━━━━━ Provided data ━━━━━

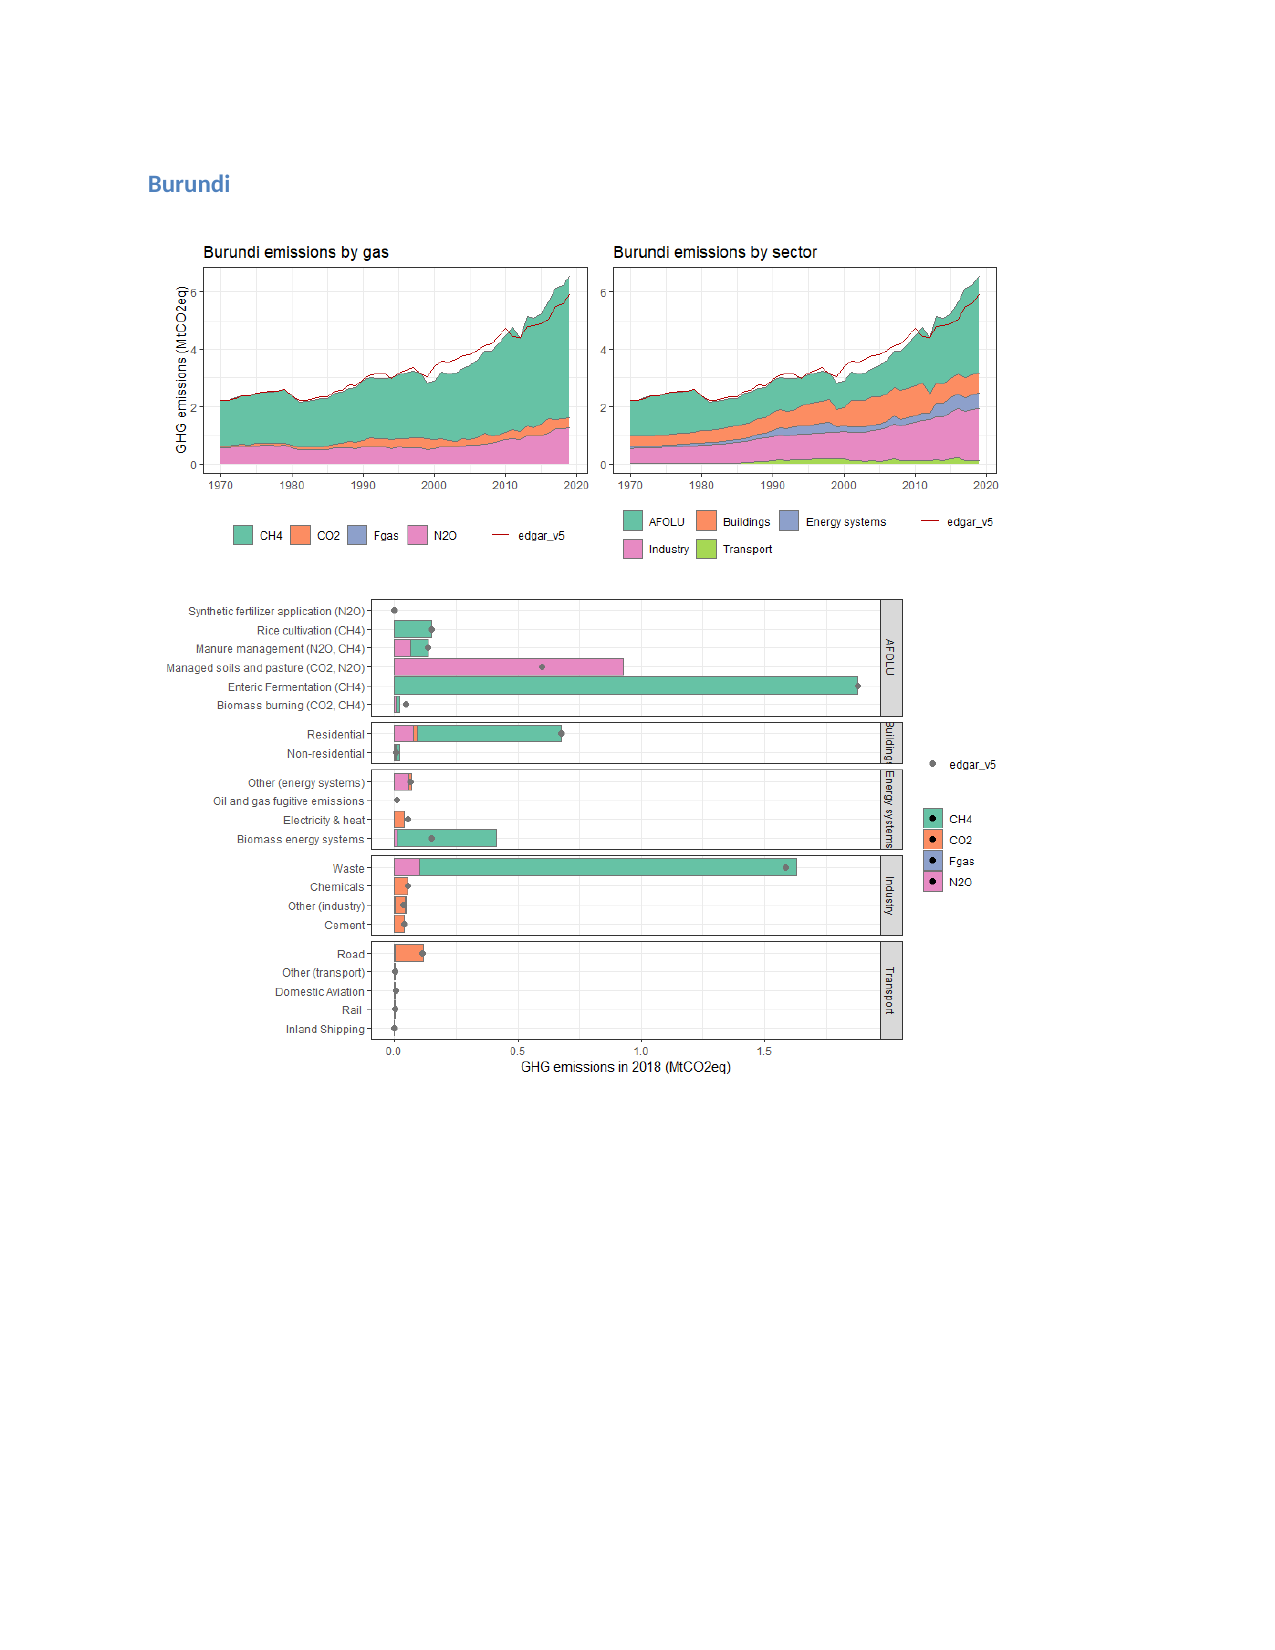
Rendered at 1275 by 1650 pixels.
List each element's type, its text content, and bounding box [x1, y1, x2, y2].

picture [147, 217, 1023, 1093]
subtitle Burundi [148, 168, 1127, 199]
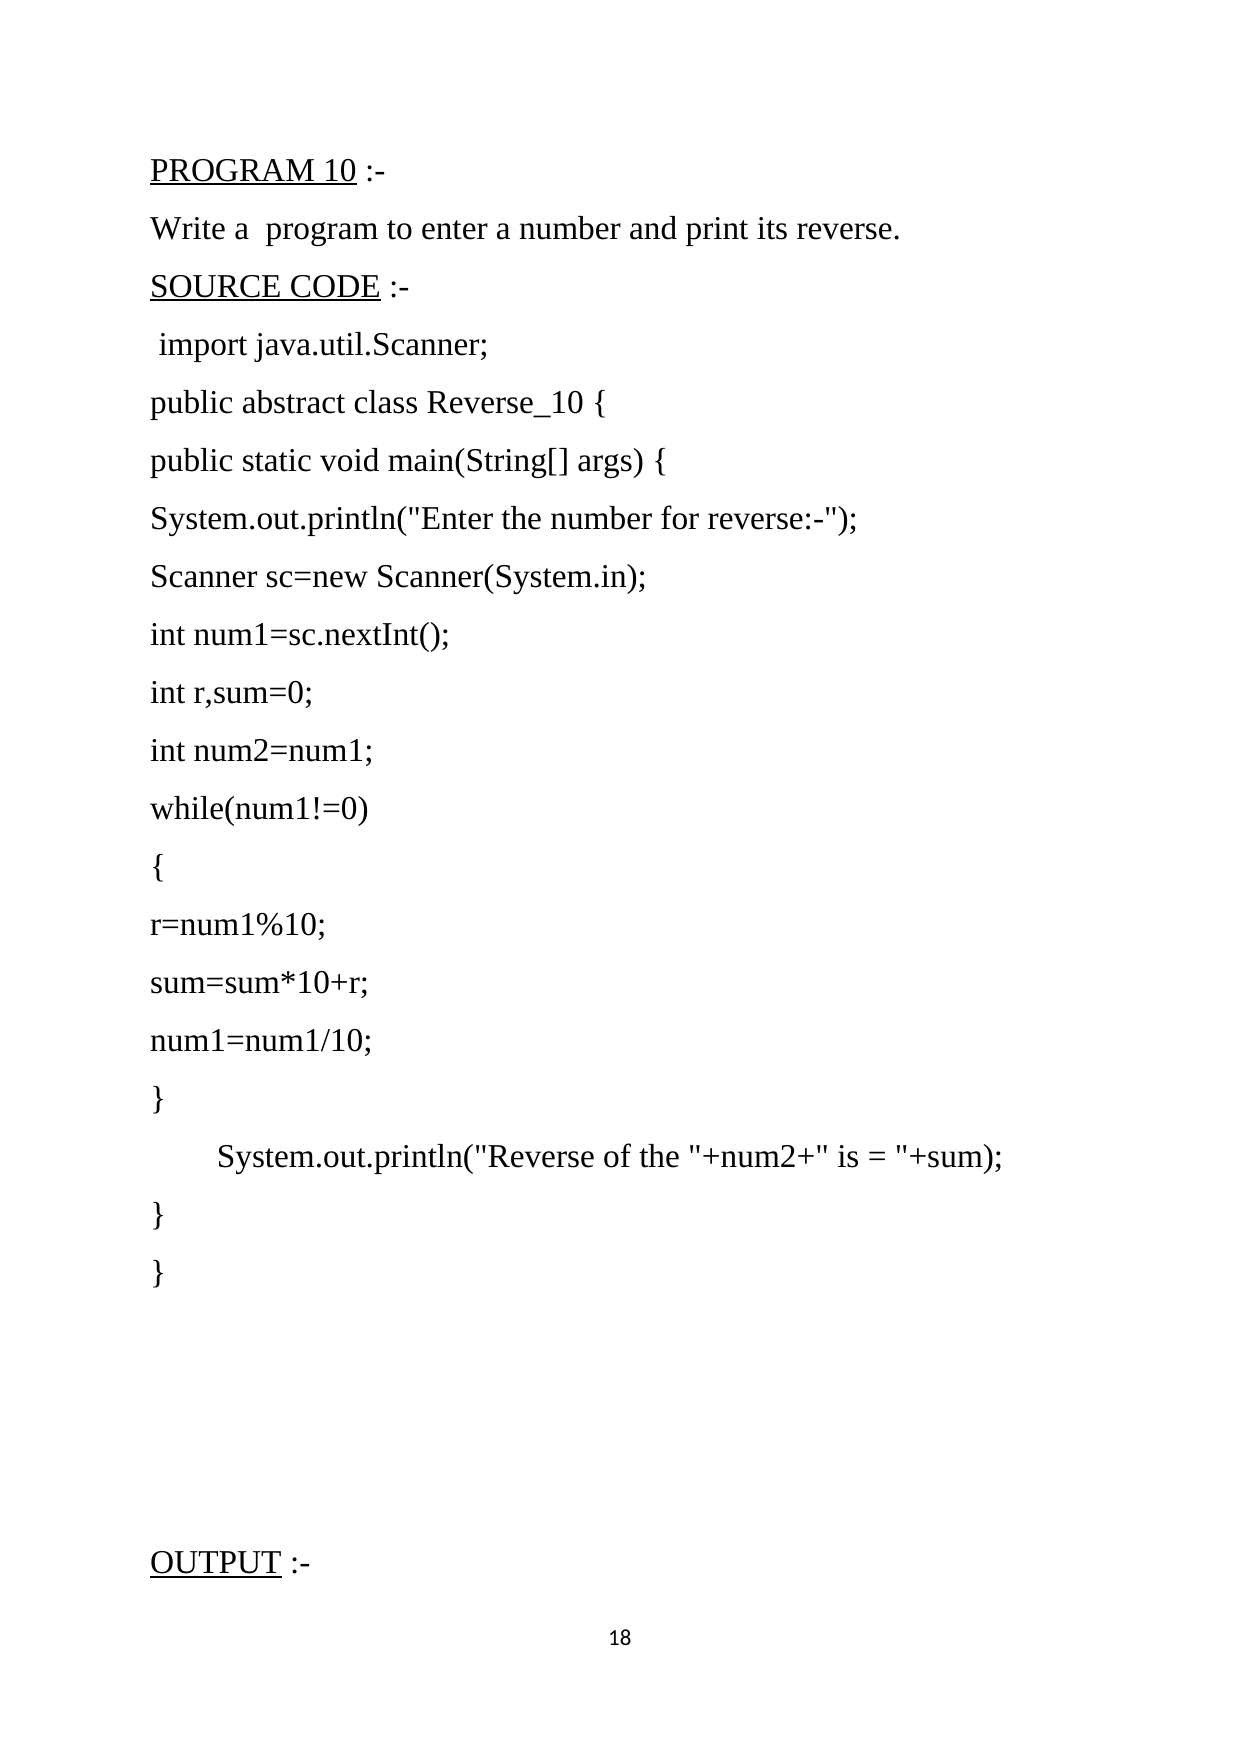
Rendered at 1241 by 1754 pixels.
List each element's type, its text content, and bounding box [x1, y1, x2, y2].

text } [150, 1252, 1090, 1291]
text OUTPUT :- [150, 1542, 1090, 1581]
text } [150, 1078, 1090, 1117]
text int num2=num1; [150, 730, 1090, 768]
text import java.util.Scanner; [150, 324, 1090, 362]
text int num1=sc.nextInt(); [150, 614, 1090, 652]
text public static void main(String[] args) { [150, 440, 1090, 478]
text { [150, 846, 1090, 884]
text PROGRAM 10 :- [150, 150, 1090, 188]
text System.out.println("Enter the number for reverse:-"); [150, 498, 1090, 536]
text sum=sum*10+r; [150, 962, 1090, 1001]
text r=num1%10; [150, 904, 1090, 943]
text } [150, 1194, 1090, 1233]
text num1=num1/10; [150, 1020, 1090, 1059]
text System.out.println("Reverse of the "+num2+" is = "+sum); [150, 1136, 1090, 1175]
text Scanner sc=new Scanner(System.in); [150, 556, 1090, 594]
text Write a program to enter a number and print its reverse. [150, 208, 1090, 246]
text while(num1!=0) [150, 788, 1090, 827]
text int r,sum=0; [150, 672, 1090, 711]
text public abstract class Reverse_10 { [150, 382, 1090, 420]
text SOURCE CODE :- [150, 266, 1090, 304]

━━━━━

Problem statement
What are the lines above that hold the string "pixels"? Copy them.

Task answer
Rendered at 1275 by 1650 pixels.
Rendered at 1241 by 1754 pixels.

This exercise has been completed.